Essentials of Statistics for the Behavioral Sciences - z-Scores
Chapter 5 Learning Outcomes
- Understand z-score as location in distribution.
- Transform X value into z-score.
- Transform z-score into X value.
- Describe effects of standardizing a distribution.
- Transform scores to standardized distribution.
Concepts to Review
- The mean (Chapter 3).
- The standard deviation (Chapter 4).
- Basic algebra (math review, Appendix A).
5.1 Purpose of z-Scores
- Identifies location of every score in the distribution.
- Standardizes an entire distribution.
- Makes different distributions equivalent and comparable.
5.2 z-Scores and Their Locations
- Exact location described by z-score:
- Sign: Indicates position relative to the mean (above or below).
- Number: Distance from the mean in standard deviation units.
Learning Check
Q: A z-score of z = +1.00 indicates:
Answer: Above the mean by a distance equal to 1 standard deviation.
Q: True or False:
Negative z-score indicates below the mean: True.

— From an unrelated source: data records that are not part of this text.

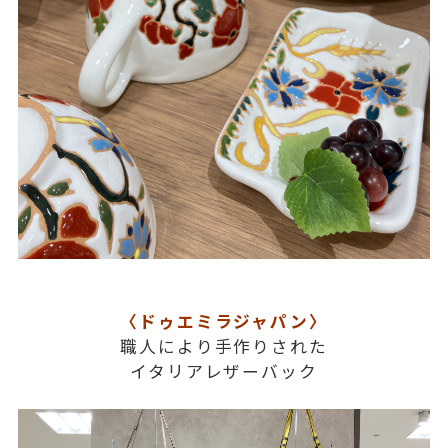
〈ドゥエミラジャパン〉
職人により手作りされた
イタリアレザーバック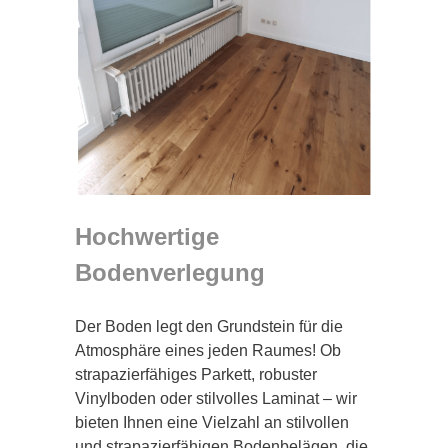
Hochwertige
Bodenverlegung
Der Boden legt den Grundstein für die
Atmosphäre eines jeden Raumes! Ob
strapazierfähiges Parkett, robuster
Vinylboden oder stilvolles Laminat – wir
bieten Ihnen eine Vielzahl an stilvollen
und strapazierfähigen Bodenbelägen, die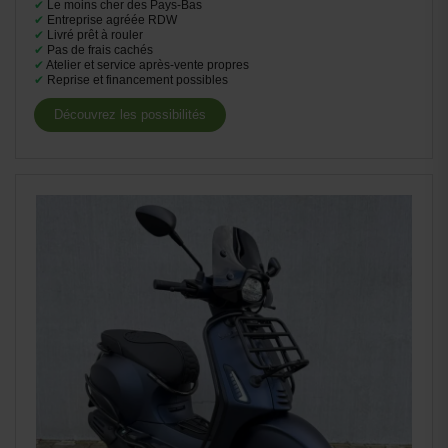
✔
Le moins cher des Pays-Bas
✔
Entreprise agréée RDW
✔
Livré prêt à rouler
✔
Pas de frais cachés
✔
Atelier et service après-vente propres
✔
Reprise et financement possibles
Découvrez les possibilités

Scores close to the mean have z-scores close to 1.00: False (scores close to the mean have z-scores close to 0.00).
5.3 Equation for z-Scores
- Formula: z = (X - μ) / σ
- Numerator: Deviation score (X - μ).
- Denominator: Standard deviation (σ).
Determining Raw Score from z-Score
- Use the z-score formula to find the original X value based on the z-score.
5.4 Standardizing a Distribution
- Every X value can be transformed into a z-score.
- Characteristics of z-score transformation:
- Same shape as the original distribution.
- Mean of z-score distribution is always 0.
- Standard deviation is always 1.00.
- A z-score distribution is termed a standardized distribution.
Visualization of Transformations
- Figures illustrate transformations of populations of scores into z-scores and re-labeling axes for comparison.
- After transformation, the distribution's shape remains unchanged but is centered at 0 with a standard deviation of 1.
5.5 z-Scores for Comparisons
- All z-scores are comparable.
- Scores from different distributions can be converted to z-scores for meaningful comparisons.
5.6 Using z-Scores in Inferential Statistics
- Z-scores are fundamental in determining if a sample is significantly different from the population based on statistical analysis.
Learning Check Example
- Question: Given A score of X=59, μ=63, σ=8, what is the new standardized value?
5.7 Computing z-Scores for Samples
- z-scores can be computed for samples to indicate their relative positions within that sample context:
- Indicates how far a score is from the sample mean.
- The sample distribution can also be transformed into z-scores.
Learning Check Example (Grades)
- Question: Compare Andi's scores and decide for which class (Chemistry vs. Spanish) he should expect a better grade based on z-scores.
5.8 True or False Statements
- Transforming scores into z-scores does not alter the distribution shape: True.
- If a sample of n = 10 is transformed into z-scores, expect five positive and five negative z-scores: False (could vary based on data distribution).
Conclusion
- Understanding z-scores and their implications in statistics is crucial for analyzing data distributions and making comparisons between different datasets.